• Text provided:
↓

First Lord of Trade
- In office May 1735 – June 1737
- Monarch: George II
- Prime Minister: Sir Robert Walpole
- Preceded by: The Earl of Westmorland
- Succeeded by: The Lord Monson

Treasurer of the Household
- In office 1736–1755
- Monarch: George II
- Prime Minister: Sir Robert Walpole The Earl of Wilmington Hon. Henry Pelham The Duke of Newcastle
- Preceded by: The Lord De La Warr
- Succeeded by: The Lord Berkeley of Stratton

Personal details
- Born: 27 December 1672
- Died: 29 February 1756 (aged 83) London
- Spouse: Lady Frederica Schomberg (1688–1751)

= Benjamin Mildmay, 1st Earl FitzWalter =

British politician (1672–1756)

Benjamin Mildmay, 1st Earl FitzWalter (27 December 1672 – 29 February 1756), styled The Honourable Benjamin Mildmay until 1728 and known as The Lord FitzWalter between 1728 and 1730, was a British politician. He served as First Lord of Trade between 1735 and 1737 and as Treasurer of the Household between 1737 and 1755.

==Background==
Mildmay was a younger son of Benjamin Mildmay, 17th Baron FitzWalter, by the Honourable Catherine, daughter of William Fairfax, 3rd Viscount Fairfax of Emley.

He was one of the original backers of the Royal Academy of Music, establishing a London opera company which commissioned numerous works from Handel, Bononcini and others.

==Political career==
Mildmay served as Commissioner of Excise between 1720 and 1728. The latter year he succeeded his elder brother in the barony of FitzWalter and took his seat in the House of Lords.

In 1730, he was created Viscount Harwich, in the County of Essex, and Earl FitzWalter. In 1735, he was sworn of the Privy Council and appointed First Lord of Trade under Sir Robert Walpole, a post he held until 1737, and then served as Treasurer of the Household between 1736 and 1755. He was also Lord-Lieutenant of Essex from 1741 to 1756.

↑

• Things to do:
[A] Write down the passage of the text on Benjamin Mildmay starting at "He was one of" and ending at "Bononcini and others.".
[B] Can you resume the text on Benjamin Mildmay from its last sentence and carry it further?
The lines that come after the text on Benjamin Mildmay are drawn from a separate source.

(Chart-based quiz lines)
↓

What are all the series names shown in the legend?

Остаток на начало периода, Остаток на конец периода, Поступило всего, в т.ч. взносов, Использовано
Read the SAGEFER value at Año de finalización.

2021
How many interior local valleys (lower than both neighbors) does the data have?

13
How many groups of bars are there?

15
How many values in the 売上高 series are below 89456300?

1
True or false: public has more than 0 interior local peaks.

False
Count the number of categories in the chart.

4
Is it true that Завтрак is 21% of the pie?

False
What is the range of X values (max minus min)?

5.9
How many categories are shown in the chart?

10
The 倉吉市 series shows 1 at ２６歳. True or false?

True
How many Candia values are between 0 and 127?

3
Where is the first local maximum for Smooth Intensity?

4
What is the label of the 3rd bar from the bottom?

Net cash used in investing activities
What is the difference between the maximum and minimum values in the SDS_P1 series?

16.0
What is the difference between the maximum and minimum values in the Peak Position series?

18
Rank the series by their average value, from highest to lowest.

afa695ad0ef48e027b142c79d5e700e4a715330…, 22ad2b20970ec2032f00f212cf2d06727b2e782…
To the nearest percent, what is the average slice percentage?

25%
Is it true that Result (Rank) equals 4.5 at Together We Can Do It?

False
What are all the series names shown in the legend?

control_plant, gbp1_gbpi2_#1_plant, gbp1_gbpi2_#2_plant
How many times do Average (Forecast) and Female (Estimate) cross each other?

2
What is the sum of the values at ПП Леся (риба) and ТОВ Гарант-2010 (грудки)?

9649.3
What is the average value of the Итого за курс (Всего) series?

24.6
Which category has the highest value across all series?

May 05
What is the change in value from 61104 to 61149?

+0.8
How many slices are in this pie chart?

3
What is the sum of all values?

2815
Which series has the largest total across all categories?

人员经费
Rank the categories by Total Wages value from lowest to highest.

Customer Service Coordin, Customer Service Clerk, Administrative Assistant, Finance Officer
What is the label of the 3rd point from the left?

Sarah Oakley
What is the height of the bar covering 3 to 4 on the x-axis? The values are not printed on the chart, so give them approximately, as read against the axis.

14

↑

• Responses per task:
[A]
He was one of the original backers of the Royal Academy of Music, establishing a London opera company which commissioned numerous works from Handel, Bononcini and others.

[B]
==Personal life==
Lord FitzWalter married Lady Frederica Susanna, daughter of Meinhardt Schomberg, 3rd Duke of Schomberg and widow of Robert Darcy, 3rd Earl of Holderness, in 1724. They had no children. She died in August 1751. Lord FitzWalter died in London in February 1756, aged 83. The viscountcy and earldom died with him, while the barony fell into abeyance.

The barony of FitzWalter was brought out of abeyance for the descendants of his sister Mary; once for Henry FitzWalter Plumptre, son of John Bridges Plumptre and Elizabeth Wright in 1924; and again, in 1953, for his nephew, Fitzwalter Brook Plumptre.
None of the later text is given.